Luego se dio cuenta de que todas las sillas estaban reforzadas con cuerda, sin duda para evitar que se rompieran y que cayera Antonin. El mismo motivo, seguramente, para los amortiguadores de goma clavados en los marcos de las puertas. La casa era grande, estaba apenas amueblada, era pobre, le faltaban placas de yeso, los muebles eran de contrachapado, pasaban corrientes de aire por debajo de las puertas, las paredes estaban prácticamente desnudas. Había tal zumbido en la sala que Adamsberg se llevó instintivamente un dedo al oído, como si los acúfenos de los meses pasados volvieran a visitarlo. Martin se precipitó hacia una cesta de mimbre cerrada.
– Me los llevo fuera -dijo-. Hacen un ruido molesto, cuando no se está acostumbrado.
– Son grillos -explicó Lina en voz baja-. Hay unos treinta en el cesto.
– ¿Martin se los va a comer de verdad esta noche?
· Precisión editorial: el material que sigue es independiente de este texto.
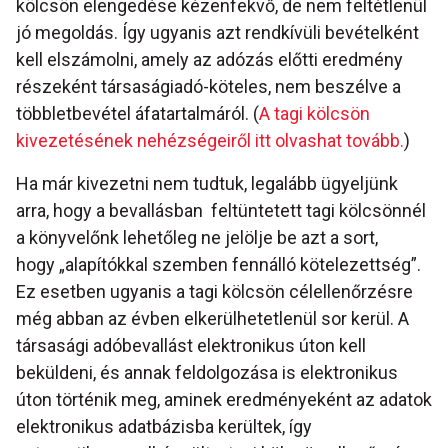
kölcsön elengedése kézenfekvő, de nem feltétlenül
jó megoldás. Így ugyanis azt rendkívüli bevételként
kell elszámolni, amely az adózás előtti eredmény
részeként társaságiadó-köteles, nem beszélve a
többletbevétel áfatartalmáról. (
A tagi kölcsön
kivezetésének nehézségeiről itt olvashat tovább.
)
Ha már kivezetni nem tudtuk, legalább ügyeljünk
arra, hogy a bevallásban feltüntetett tagi kölcsönnél
a könyvelőnk lehetőleg ne jelölje be azt a sort,
hogy „alapítókkal szemben fennálló kötelezettség”.
Ez esetben ugyanis a tagi kölcsön célellenőrzésre
még abban az évben elkerülhetetlenül sor kerül. A
társasági adóbevallást elektronikus úton kell
beküldeni, és annak feldolgozása is elektronikus
úton történik meg, aminek eredményeként az adatok
elektronikus adatbázisba kerültek, így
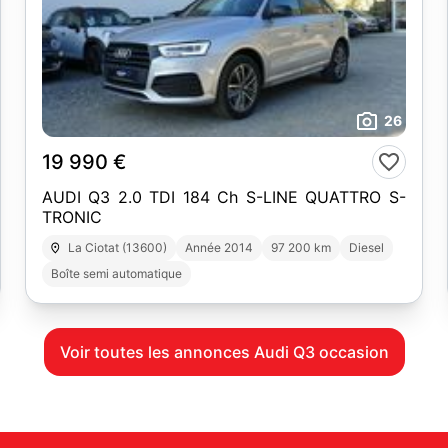
26
19 990 €
AUDI Q3 2.0 TDI 184 Ch S-LINE QUATTRO S-
TRONIC
La Ciotat (13600)
Année 2014
97 200 km
Diesel
Boîte semi automatique
Voir toutes les annonces Audi Q3 occasion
– Los chinos lo hacen -aseguró Hippolyte-, y los chinos siempre han sido más que nosotros y desde hace más tiempo. Martin hará con ellos un paté, con picadillo, huevo y perejil. A mí me gustan más en quiche.
– La carne de grillo consolida la arcilla -añadió Antonin-, El sol también, pero hay que tener cuidado de que no se deseque.
– Émeri me habló de eso. ¿Lleva tiempo con este problema de arcilla?